(Page-level text extractions)
++++++++++

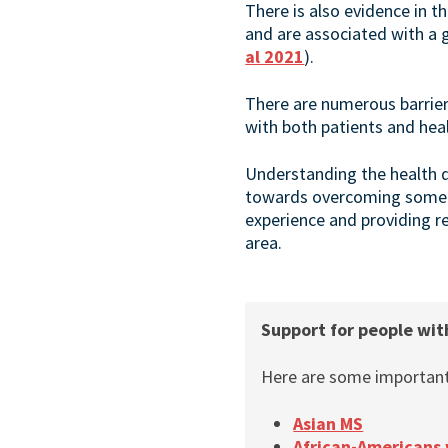
There is also evidence in 
and are associated with a 
al 2021
).
There are numerous barrie
with both patients and heal
Understanding the health d
towards overcoming some of
experience and providing re
area.
Support for people wit
Here are some important 
Asian MS
African-Americans 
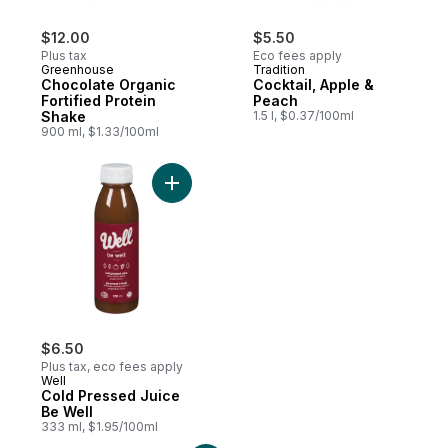
$12.00
$5.50
Plus tax
Eco fees apply
Greenhouse
Tradition
Chocolate Organic
Cocktail, Apple &
Fortified Protein
Peach
Shake
1.5 l, $0.37/100ml
900 ml, $1.33/100ml
Add Cold Pressed Juice Be Well to cart
$6.50
Plus tax, eco fees apply
Well
Cold Pressed Juice
Be Well
333 ml, $1.95/100ml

++++++++++

• [What you have to do] Look through the lines above for "fees". Say how many have it, and give no other words.

• [Exercise answer] 2